The Emerald of the Sea
. A beautiful vessel, with a name that has a
poetic, almost Chinese grace.”

“The
yacht is named after her,” Arachne said.

“Just
so. She is also beautiful. And powerful.”

“I
am going to ask her to marry me.”

Which,
Arachne reflected, was the truth. He could almost see the light bulb go on
above Li’s head.

“I
see,” Li said, realizing that Arachne would stop at nothing to make sure his
dream came true. Not a bad attribute in a partner. “That could be most
advantageous. You have our best wishes, of course, for a long and happy union.”
Which, he didn’t add, would be a first for the randy Greek.

***

After
Arachne left, Henry Li walked down the hallway to a secure communications room,
stopping only to get a cup of coffee and a Krispy Kreme donut from the small
in-house canteen on the way. He could never fathom the U.S. fascination for
Chinese food. Since his university days he’d been devoted to American fast
food.
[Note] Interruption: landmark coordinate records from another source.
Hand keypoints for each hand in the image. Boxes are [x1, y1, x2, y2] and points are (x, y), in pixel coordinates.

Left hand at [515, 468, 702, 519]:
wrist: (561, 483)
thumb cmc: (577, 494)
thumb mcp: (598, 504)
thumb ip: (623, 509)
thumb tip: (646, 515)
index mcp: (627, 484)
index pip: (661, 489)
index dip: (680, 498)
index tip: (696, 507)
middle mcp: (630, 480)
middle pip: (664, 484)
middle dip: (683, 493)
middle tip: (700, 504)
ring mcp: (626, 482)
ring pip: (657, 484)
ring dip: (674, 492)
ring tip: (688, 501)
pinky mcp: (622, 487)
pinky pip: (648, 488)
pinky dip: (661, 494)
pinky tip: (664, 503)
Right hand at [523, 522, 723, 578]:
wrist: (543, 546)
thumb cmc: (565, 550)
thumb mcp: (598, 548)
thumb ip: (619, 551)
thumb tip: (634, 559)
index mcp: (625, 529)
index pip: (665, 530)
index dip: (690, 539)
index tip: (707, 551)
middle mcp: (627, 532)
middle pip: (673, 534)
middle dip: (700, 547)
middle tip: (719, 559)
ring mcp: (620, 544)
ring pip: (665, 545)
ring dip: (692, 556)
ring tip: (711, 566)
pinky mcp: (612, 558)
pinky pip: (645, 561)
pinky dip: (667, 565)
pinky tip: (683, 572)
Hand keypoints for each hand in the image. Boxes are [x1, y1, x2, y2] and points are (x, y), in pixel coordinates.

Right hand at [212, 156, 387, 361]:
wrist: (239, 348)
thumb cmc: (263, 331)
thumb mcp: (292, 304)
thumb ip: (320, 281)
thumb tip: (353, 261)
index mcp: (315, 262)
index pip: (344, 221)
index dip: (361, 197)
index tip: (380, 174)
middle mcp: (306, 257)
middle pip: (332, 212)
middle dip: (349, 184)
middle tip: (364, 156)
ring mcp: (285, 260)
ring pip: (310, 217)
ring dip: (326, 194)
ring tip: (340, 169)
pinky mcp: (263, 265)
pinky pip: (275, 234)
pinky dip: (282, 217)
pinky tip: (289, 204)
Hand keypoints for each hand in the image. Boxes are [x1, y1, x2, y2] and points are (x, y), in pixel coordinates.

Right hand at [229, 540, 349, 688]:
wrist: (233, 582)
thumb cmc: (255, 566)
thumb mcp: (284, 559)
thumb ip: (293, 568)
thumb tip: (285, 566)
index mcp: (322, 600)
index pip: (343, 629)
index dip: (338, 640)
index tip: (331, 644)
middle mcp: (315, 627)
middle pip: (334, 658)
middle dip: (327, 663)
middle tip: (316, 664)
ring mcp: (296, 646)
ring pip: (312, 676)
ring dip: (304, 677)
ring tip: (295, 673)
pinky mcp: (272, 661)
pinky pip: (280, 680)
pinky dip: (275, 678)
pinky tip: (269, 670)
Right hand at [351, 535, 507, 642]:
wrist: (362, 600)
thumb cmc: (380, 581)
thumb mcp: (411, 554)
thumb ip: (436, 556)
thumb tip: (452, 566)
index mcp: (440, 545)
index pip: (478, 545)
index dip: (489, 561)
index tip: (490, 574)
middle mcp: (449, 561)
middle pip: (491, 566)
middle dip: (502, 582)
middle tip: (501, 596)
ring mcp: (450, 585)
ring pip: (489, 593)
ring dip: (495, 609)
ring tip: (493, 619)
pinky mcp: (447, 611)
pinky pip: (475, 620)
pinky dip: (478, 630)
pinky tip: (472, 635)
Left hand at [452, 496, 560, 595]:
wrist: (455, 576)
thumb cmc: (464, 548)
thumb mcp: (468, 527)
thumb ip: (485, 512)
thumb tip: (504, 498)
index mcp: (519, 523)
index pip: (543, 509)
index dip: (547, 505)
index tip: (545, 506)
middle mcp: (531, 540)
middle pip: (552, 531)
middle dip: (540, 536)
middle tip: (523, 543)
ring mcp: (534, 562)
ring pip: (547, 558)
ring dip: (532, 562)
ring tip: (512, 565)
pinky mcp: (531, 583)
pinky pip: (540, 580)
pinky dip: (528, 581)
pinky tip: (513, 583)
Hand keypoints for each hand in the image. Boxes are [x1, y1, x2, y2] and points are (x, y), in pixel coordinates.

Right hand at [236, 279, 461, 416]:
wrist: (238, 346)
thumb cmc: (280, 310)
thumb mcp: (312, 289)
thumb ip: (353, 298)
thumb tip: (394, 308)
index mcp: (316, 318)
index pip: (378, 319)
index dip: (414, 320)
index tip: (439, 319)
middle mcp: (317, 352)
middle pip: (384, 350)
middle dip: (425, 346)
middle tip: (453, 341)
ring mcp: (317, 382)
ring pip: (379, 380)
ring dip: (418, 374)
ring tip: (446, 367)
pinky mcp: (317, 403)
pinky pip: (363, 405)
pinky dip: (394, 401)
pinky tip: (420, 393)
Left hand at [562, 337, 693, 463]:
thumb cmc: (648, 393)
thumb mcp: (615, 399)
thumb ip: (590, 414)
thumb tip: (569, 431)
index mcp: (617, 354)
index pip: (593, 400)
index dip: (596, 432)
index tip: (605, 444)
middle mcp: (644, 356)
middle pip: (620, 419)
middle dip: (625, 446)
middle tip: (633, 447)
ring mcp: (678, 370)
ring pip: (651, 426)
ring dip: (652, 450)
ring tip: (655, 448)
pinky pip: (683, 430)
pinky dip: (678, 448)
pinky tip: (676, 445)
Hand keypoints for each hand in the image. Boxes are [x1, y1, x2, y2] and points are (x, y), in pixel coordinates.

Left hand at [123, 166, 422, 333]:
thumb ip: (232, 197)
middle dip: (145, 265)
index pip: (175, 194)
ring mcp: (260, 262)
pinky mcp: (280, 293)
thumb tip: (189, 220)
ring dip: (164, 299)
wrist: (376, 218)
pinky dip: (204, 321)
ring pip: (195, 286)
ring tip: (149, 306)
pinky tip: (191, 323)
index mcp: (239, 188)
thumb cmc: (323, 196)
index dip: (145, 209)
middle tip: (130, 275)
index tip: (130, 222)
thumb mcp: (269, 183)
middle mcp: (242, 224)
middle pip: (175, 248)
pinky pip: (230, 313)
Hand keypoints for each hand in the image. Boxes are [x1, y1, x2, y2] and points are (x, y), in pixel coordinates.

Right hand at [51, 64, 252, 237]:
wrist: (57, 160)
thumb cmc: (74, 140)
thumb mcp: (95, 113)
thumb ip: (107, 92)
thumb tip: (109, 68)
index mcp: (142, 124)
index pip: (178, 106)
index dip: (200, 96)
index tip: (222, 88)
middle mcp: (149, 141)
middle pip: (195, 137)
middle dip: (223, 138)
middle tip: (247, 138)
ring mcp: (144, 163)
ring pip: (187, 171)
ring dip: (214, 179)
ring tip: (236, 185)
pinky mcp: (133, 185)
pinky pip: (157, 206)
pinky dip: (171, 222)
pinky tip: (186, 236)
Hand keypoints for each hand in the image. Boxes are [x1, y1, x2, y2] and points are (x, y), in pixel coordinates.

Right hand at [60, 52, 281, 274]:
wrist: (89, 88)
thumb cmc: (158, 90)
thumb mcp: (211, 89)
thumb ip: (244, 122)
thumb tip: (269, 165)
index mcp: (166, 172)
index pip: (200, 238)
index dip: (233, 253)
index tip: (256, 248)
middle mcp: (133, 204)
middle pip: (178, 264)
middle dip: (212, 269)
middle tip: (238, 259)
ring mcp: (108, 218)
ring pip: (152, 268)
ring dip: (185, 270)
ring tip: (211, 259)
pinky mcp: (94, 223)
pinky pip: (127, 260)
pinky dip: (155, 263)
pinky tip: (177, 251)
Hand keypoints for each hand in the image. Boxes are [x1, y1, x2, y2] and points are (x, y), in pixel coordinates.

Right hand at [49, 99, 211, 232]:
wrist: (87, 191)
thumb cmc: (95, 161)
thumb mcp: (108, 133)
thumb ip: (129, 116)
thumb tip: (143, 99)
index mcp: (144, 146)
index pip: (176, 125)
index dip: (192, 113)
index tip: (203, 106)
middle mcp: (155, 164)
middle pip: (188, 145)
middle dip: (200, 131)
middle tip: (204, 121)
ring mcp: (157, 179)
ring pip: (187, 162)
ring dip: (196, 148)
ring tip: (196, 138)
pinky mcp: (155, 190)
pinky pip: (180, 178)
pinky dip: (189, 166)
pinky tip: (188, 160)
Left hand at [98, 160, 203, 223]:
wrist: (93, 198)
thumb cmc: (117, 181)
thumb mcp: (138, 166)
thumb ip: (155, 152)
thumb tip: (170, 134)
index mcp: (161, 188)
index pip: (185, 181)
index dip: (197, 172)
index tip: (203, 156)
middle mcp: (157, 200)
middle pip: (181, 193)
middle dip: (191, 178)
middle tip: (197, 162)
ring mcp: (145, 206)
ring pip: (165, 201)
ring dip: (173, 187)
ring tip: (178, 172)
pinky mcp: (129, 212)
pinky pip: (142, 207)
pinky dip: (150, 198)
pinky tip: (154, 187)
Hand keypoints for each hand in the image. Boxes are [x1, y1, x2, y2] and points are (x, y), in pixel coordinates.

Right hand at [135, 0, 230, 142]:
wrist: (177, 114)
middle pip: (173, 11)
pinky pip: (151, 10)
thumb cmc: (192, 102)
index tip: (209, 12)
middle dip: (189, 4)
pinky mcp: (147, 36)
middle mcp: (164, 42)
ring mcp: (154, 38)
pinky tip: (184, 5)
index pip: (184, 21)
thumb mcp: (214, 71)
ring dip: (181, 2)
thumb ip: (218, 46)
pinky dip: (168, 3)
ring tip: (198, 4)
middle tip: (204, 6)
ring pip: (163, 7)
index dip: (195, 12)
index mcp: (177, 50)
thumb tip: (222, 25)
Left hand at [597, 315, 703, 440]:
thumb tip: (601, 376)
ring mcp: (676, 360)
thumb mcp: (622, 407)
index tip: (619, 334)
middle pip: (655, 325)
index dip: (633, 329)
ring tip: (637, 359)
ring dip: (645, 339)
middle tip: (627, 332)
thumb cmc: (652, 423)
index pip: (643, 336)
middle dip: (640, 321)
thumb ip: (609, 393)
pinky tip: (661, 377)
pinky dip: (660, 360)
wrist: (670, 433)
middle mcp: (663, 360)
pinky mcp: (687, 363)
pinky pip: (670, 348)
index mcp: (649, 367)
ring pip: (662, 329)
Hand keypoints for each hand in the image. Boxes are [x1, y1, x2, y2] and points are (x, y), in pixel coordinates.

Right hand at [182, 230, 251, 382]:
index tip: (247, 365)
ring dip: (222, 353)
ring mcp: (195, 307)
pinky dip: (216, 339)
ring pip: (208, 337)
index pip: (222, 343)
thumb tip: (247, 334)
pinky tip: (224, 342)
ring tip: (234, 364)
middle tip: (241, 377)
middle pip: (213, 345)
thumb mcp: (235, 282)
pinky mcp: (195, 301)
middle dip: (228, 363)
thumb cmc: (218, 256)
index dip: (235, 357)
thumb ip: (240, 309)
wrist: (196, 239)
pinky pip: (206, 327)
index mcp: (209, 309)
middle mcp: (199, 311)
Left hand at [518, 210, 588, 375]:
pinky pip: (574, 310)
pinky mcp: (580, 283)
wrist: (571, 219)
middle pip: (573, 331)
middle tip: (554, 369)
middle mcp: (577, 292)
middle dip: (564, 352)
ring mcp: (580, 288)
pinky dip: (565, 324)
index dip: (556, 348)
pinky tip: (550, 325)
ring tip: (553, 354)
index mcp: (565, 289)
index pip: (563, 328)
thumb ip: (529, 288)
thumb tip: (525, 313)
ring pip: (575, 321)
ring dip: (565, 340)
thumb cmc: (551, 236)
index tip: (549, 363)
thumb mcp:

Indeed, he had been an early advocate of McDonalds in China, pulling as
many strings as he could to help the company along. Of course, he admitted as
he bit into his donut, I’m getting a bit soft around the middle. If I didn’t
smoke two packs a day, I’d look like a sumo wrestler.

The
door to the comm room hissed behind him and he sat at a table next to one of
the technicians, who in reality was a sergeant in the Army of the Peoples
Republic. The man quickly rose to get up but Li waved him back down with a
smile. The fellow was new to the office and Li had only recently broken him of
the habit of saluting. For, in addition to his very real commercial
responsibilities, Henry Li was a colonel in the Guóãnbù, the Ministry of State
Security of the Peoples Republic of China.

The
communications room was so secure and its encryption machines so sophisticated
that the Chinese Consulate in Manhattan, as well as the Chinese delegation at
the United Nations, often used it for their really secret messages. (The
Chinese knew that many of the “routine” messages sent from the other two
locations were read by the Americans, as they were meant to be.)